Python Hashing of "tupled" numpy Array

61 Views Asked by At

I have a class MyClass where each instance stores pixels' x- and y-coordinates, represented as two 1D numpy arrays (of the same length). Two instances are considered equal if their coordinate arrays are identical (including nan).
I tried two methods of hashing: one by casting both arrays to tuples and hashing those, and the other by calling the tobytes() method for each array:

class MyClass:
  # ... init, doA(), doB(), etc. ...
  def __eq__(self, other):
    if not type(self) == type(other):
      return False
    if not np.array_equal(self._x, other._x, equal_nan=True):
      return False
    if not np.array_equal(self._y, other._y, equal_nan=True):
      return False
    return True

  def hash1(self):
    return hash((tuple(self._x), tuple(self._y)))

  def hash2(self):
    return hash((self._x.tobytes(), self._y.tobytes()))
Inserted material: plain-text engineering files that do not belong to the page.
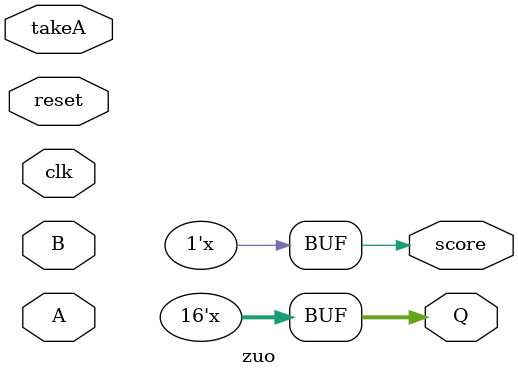
<source format=v>
module zuo(A,takeA,B,reset,Q,score,clk);
input A,takeA,B,reset,clk;
output score;
output [15:0]Q;//[3:0]
reg score;
reg [15:0]Q;
reg [1:0]state;
reg [3:0]state1;
parameter taking=2'b00,pause=2'b01,move=2'b10,judge=2'b11;
always@ (A or takeA or B)
begin
	if(state==judge && takeA==1 && A==0 && B==0)
		state<=taking;
	else if(state==taking && A==1)
				begin state<=move;
						score=0; 
				end
			else if(state==move && B==1)
			         state<=judge;
					else 
					   state<=state;       //?????
end

always@ (state)
begin
	case(state)
	judge://judge状态直接进入pause
	begin
		if(Q==16'b1111111111111101)//(q=4'b1110)
				score=1;
	end
	
	taking:
	begin
		Q=16'b1011111111111111;
		state<=move;
	end
	
   pause:
	Q=1111111111111111;//q=q1
	endcase
end
		
always@(posedge clk)
begin
	if(state==move)
		//if(reset)
		case(state1)
		0:begin Q=16'b1011111111111111;state1<=1;end
		1:begin Q=16'b1101111111111111;state1<=2;end
		2:begin Q=16'b1110111111111111;state1<=3;end
		3:begin Q=16'b1111011111111111;state1<=4;end
		4:begin Q=16'b1111101111111111;state1<=5;end
		5:begin Q=16'b1111110111111111;state1<=6;end
		6:begin Q=16'b1111111011111111;state1<=7;end
		7:begin Q=16'b1111111101111111;state1<=8;end
		8:begin Q=16'b1111111110111111;state1<=9;end
		9:begin Q=16'b1111111111011111;state1<=10;end
	   10:begin Q=16'b1111111111101111;state1<=11;end
		11:begin Q=16'b1111111111110111;state1<=12;end
		12:begin Q=16'b1111111111111011;state1<=13;end
		13:begin Q=16'b1111111111111101;state1<=14;end
		14:begin Q=16'b1111111111111110;state1<=15;end
		endcase
end
endmodule

	
	

</source>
Calling hash1 on the same instance yields different hashes, and calling hash2 outputs the same thing every time. Why do these behave so differently?

1

There are 1 best solutions below

0
user2357112 On BEST ANSWER

A NumPy array doesn't store its elements as Python objects (unless you're using dtype=object). It stores raw hardware numeric values. That means when you call tuple, the array has to create Python objects for all the elements. For example, if your array has dtype float64, the array has to generate instances of numpy.float64.

The array doesn't save these wrapper objects. Every time you call tuple, the array generates new wrapper objects. Two instances of numpy.float64 with NaN values aren't guaranteed to hash the same, so if your array contains NaNs, hashing the tuples isn't guaranteed to produce consistent results.